Na Nação Franquista havia uma peculiar matéria chamada Formación del Espíritu Nacional. Durante a Pós-Ditadura, introduziu-se a Ética como alternativa à Religión. A diferença da Educación para la Ciudad Anía, nestas matérias estudava-se como ser bons vizinhos, como não lapidar cães, como tolerar os indesejáveis, ou como votar na direita.

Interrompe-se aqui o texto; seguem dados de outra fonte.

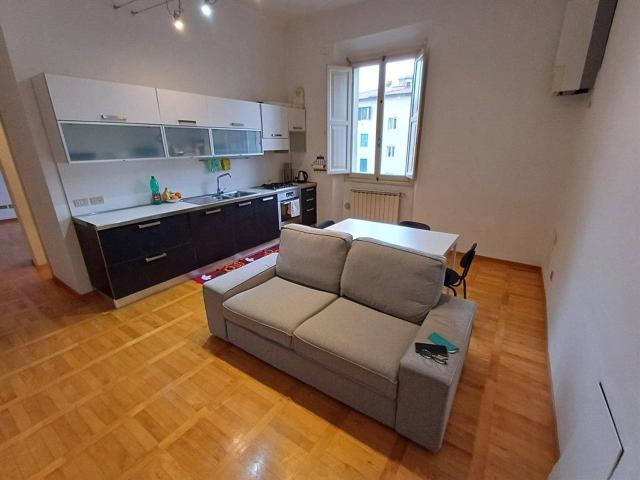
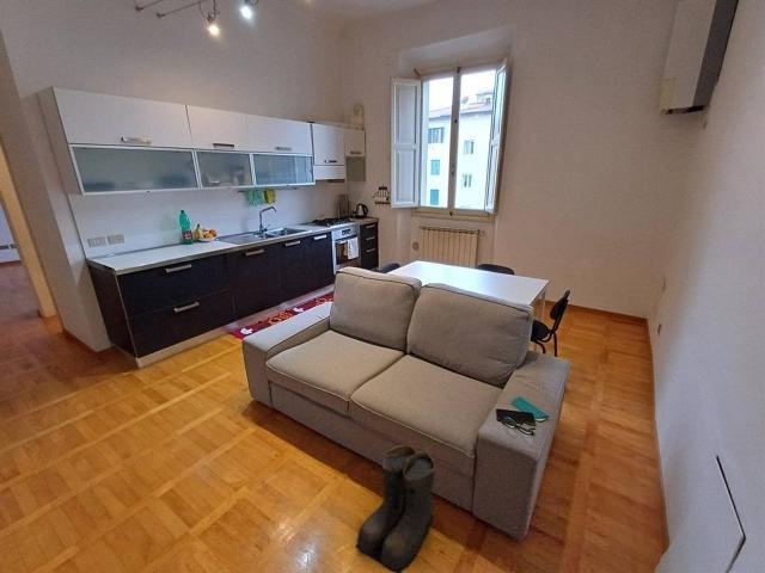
+ boots [355,444,437,573]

Mas hoje a outra direita espanhola, o búnker liberal (partido PP), os bispos abutres e outros aforçados activistas opõem-se a render culto à deusa Anía. Um número espectacular de pais de estudantes (100 de 200.000 em todo o Reino) fazem "objecção de consciência" e refusam que os seus filhos cursem a matéria por medo à Contaminação Mental. Reclamam o direito dos pais a escolherem o casco nacional dos seus filhos.
A pseudo-batalha entre nações está servida: entre uma Espanha direitista que quer ter por capital Anía, e uma Espanha direitista que tem por capital Madriz.
É uma velha luta vintecentista, até oitocentista, que inocula na Mente Nacional uma útil miragem de debate.
E os sujeitos nacionais opinam, opinam... No entanto, @s estudantes reprovam Geografia.